Pourquoi ChatGPT trouve-t-il que toutes les idées sont bonnes ? Parce qu'il est optimisé pour produire des réponses jugées satisfaisantes, et qu'une réponse qui prend au sérieux le projet de son interlocuteur est jugée plus satisfaisante qu'une réponse qui le démolit. Le test en deux minutes décrit plus haut rend ce biais visible en une manipulation.
Les modèles récents ont-ils réglé le problème des chiffres inventés ? Ils se sont améliorés, en particulier ceux qui font une recherche web avant de répondre. Le risque n'a pas disparu : un modèle qui cite une source peut mal la lire ou lui attribuer un chiffre qu'elle ne contient pas. La vérification reste nécessaire.
Vaut-il mieux utiliser ChatGPT, Claude ou Gemini pour analyser un projet ? Les écarts entre modèles sont plus faibles que l'écart entre un bon et un mauvais usage.
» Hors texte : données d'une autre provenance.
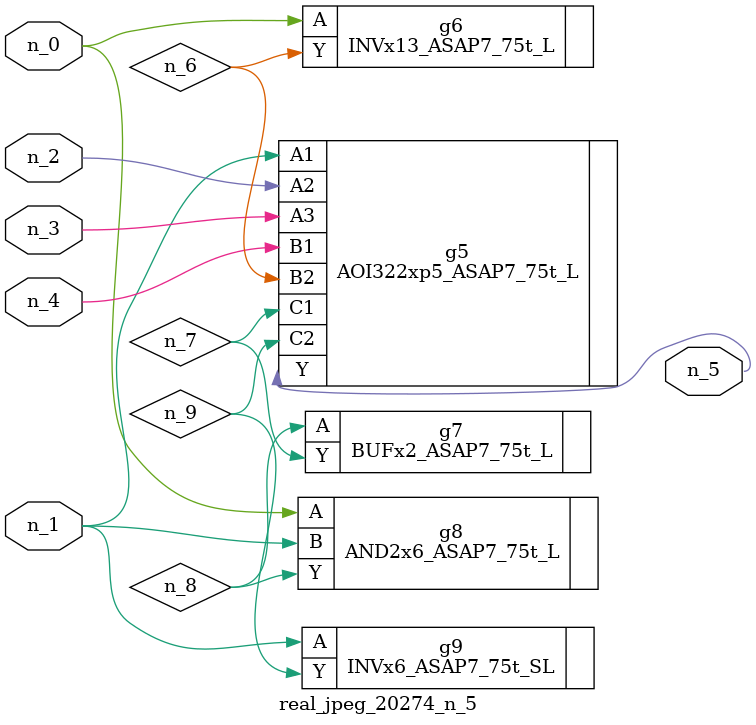
<source format=v>
module real_jpeg_20274_n_5 (n_4, n_0, n_1, n_2, n_3, n_5);

input n_4;
input n_0;
input n_1;
input n_2;
input n_3;

output n_5;

wire n_8;
wire n_6;
wire n_7;
wire n_9;

INVx13_ASAP7_75t_L g6 ( 
.A(n_0),
.Y(n_6)
);

AND2x6_ASAP7_75t_L g8 ( 
.A(n_0),
.B(n_1),
.Y(n_8)
);

AOI322xp5_ASAP7_75t_L g5 ( 
.A1(n_1),
.A2(n_2),
.A3(n_3),
.B1(n_4),
.B2(n_6),
.C1(n_7),
.C2(n_9),
.Y(n_5)
);

INVx6_ASAP7_75t_SL g9 ( 
.A(n_1),
.Y(n_9)
);

BUFx2_ASAP7_75t_L g7 ( 
.A(n_8),
.Y(n_7)
);


endmodule
</source>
Le biais de complaisance et la fabrication de chiffres existent chez tous. Ce qui change le résultat, c'est la façon de poser la question et la vérification derrière.
À quel moment un outil dédié devient-il utile ? Quand vous voulez une couverture complète plutôt qu'une exploration, une posture critique imposée plutôt que choisie, et des chiffres sourcés plutôt que générés. Autrement dit : au moment où l'analyse doit servir à décider, pas à réfléchir.
Cet article fait partie de notre série sur l'IA et l'entrepreneuriat.